**WHAT TO DO:**
a) Change "Skype" to "FaceTime" in the stretch of the Ring-KDE post from "Ring-KDE is a" through "back to KDE3.", and give that stretch with the change.
b) Write the next part of the post about fixing the Ring-KDE interface, continuing from its last sentence.

**SELECTED TEXT:**
::::::::

Begin to fix Ring-KDE UX

Elv1313 . elv1313 at gmail.com
Wed Dec 5 03:39:00 GMT 2018


Hello,

Ring-KDE is a multimedia communication stack intended to be used for
use cases such as Plasma Mobile phone/dial app and a Skype like
platform for one-to-one chat or small group conferences. It focuses on
audio and video. Chat should be well supported too, but it isn't
competing with Telegram/Matrix/Mattermost/Discouse use cases. I am
mostly alone working on this so it's impractical to have grand plans
to 'konker' the world because there is only so many hours in a day.

The current "design" (or lack of) is a patchwork of incompatible
concepts. It predates many technologies such as QQC2 based Kirigami,
qtquick-controls2-desktop-style and some interface code goes all the
way back to KDE3.

::::::::

**INFORMATION PROVIDED:**
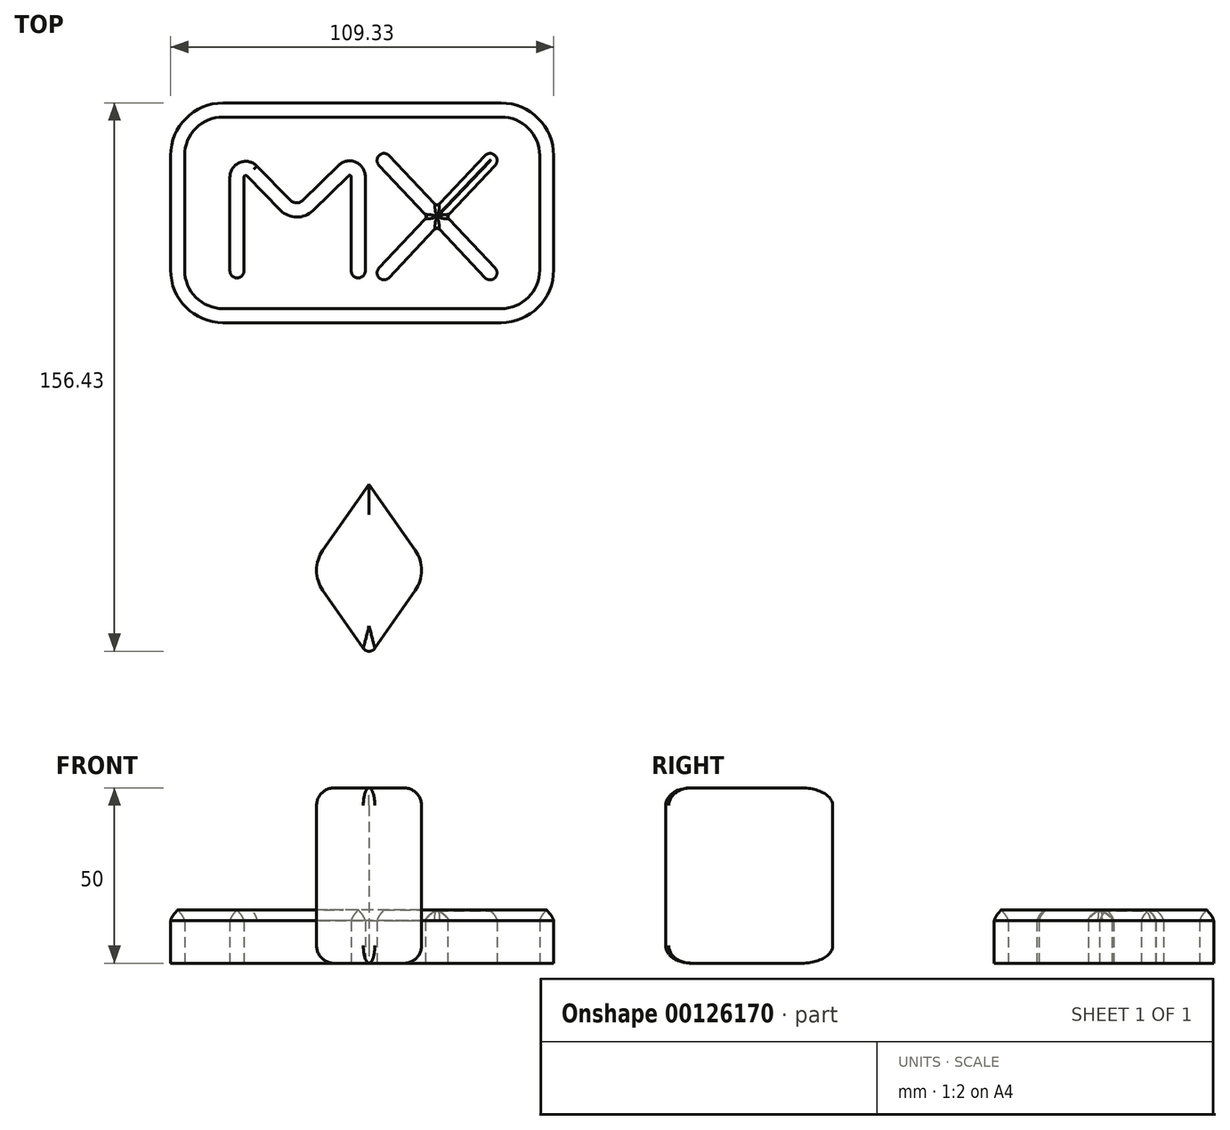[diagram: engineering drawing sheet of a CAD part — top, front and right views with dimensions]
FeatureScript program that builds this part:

::::::::

**THE ANSWERS:**
a)
Ring-KDE is a multimedia communication stack intended to be used for
use cases such as Plasma Mobile phone/dial app and a FaceTime like
platform for one-to-one chat or small group conferences. It focuses on
audio and video. Chat should be well supported too, but it isn't
competing with Telegram/Matrix/Mattermost/Discouse use cases. I am
mostly alone working on this so it's impractical to have grand plans
to 'konker' the world because there is only so many hours in a day.

The current "design" (or lack of) is a patchwork of incompatible
concepts. It predates many technologies such as QQC2 based Kirigami,
qtquick-controls2-desktop-style and some interface code goes all the
way back to KDE3.

b)
Here's some images from an older version and the release announcement

 * https://imgur.com/a/ocrod
 * http://elv13.wordpress.com/

It can split the mess in 5 parts

## The sidebar and header

They were never intended to be more than temporary solutions until
Kirigami catch up, which it mostly did by now. This should be a fairly
low hanging fruit to fix. The sidebar has a timeline and optionally a
call management GUI, an history log, a contact list and a bookmark
list. The sidebar itself is just plain ugly and I am open to
suggestions and design how to Kirigamize it.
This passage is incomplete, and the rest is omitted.